Border Report: Administration’s efforts to curb the surge of migrants along the border


WASHINGTON (Reuters) — Mexican President Andres Manuel Lopez Obrador pitched a tree-planting jobs program in Central America that he said should lead to U.S. work visas, in talks with Vice President Kamala Harris on Friday about root causes of migration.

At the start of the call, Harris said the United States and Mexico must fight violence and corruption together, to help diminish migration from Central America.

“Most people don’t want to leave home and when they do it is often because they are fleeing some harm or they are forced to leave because there are no opportunities,” said Harris.

Lopez Obrador, 67, said he had a specific proposal he wanted to discuss with Harris. He did not give details, but told reporters minutes earlier that the tree planting idea was at the top of his mind.

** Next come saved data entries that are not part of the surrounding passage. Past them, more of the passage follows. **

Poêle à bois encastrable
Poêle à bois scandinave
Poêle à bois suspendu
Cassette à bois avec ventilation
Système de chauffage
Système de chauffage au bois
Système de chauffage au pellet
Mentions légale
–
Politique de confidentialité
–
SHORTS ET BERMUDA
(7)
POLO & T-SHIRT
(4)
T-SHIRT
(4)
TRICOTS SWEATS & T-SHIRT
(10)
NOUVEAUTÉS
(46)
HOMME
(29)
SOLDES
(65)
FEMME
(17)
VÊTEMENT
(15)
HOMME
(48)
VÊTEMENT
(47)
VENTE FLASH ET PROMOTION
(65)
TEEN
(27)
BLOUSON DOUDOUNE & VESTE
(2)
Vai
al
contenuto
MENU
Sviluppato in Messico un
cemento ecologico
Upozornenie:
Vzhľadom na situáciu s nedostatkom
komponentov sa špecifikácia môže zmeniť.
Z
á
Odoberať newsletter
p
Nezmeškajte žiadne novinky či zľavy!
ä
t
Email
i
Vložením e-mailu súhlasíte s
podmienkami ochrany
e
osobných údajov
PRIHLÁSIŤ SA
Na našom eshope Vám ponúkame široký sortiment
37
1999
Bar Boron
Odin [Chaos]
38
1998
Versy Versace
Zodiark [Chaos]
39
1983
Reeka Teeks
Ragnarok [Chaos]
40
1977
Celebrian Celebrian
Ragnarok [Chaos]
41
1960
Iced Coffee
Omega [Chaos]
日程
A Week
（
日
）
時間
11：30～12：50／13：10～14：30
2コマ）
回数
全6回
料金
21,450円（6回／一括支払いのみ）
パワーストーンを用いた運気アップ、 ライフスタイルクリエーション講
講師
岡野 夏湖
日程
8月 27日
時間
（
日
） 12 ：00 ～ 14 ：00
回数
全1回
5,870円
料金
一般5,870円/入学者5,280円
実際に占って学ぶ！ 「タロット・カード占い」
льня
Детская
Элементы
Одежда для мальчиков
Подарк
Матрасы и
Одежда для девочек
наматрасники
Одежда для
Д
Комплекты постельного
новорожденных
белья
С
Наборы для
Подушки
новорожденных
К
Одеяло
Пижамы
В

“We agree with the migration policies you are developing and we are going to help, you can count on us,” he said.

The Mexican leader told reporters at a news conference Friday morning that legal routes were the best solution to migration.

“If there’s a regular, normal and orderly migratory flow, we can avoid the risks migrants take who are forced to cross our country,” he said.

The trees-for-visas proposal was met with some surprise when Lopez Obrador previously raised it at a Washington climate summit in April.

President Joe Biden has entrusted Harris with leading efforts to cut immigration from Mexico and Central America’s “Northern Triangle” countries – Guatemala, Honduras, and El Salvador – as the administration grapples with an increase in people crossing into the United States at the southern border.

Harris has said she will visit Mexico and Guatemala on June 7-8, her first foreign trip as vice president.

The Biden administration has made the rule of law, judicial independence and the fight against corruption prominent elements of its strategy to improve conditions in Central America.

Lopez Obrador rose to prominence criticizing corruption in past governments and considers the issue central to his legacy.

However, shortly before Friday’s call his government made a formal diplomatic complaint to the United States for financially supporting an anti-graft group he considers to be politically opposed to the government.

Lopez Obrador said the issue would not be raised in the meeting with Harris. He also said he would not stay for the entire call.

Lopez Obrador, who touted his good relations with both the previous Trump administration and the current Biden administration, has taken a harder line with Washington on a range of issues in recent months.

Asked what Harris hoped to accomplish in the talks and what if any agreements were expected, Ricardo Zuniga, the U.S. special envoy on Central America’s Northern Triangle countries, said on Wednesday that the discussions would delve into immigration but also go beyond that issue.

“We’re undertaking these kinds of engagements with the view of the totality of our relationship with Mexico in mind,” Zuniga said. “Mexico is our largest trading partner… We’re deeply connected to them through economics and, through… our value chain and production chains.”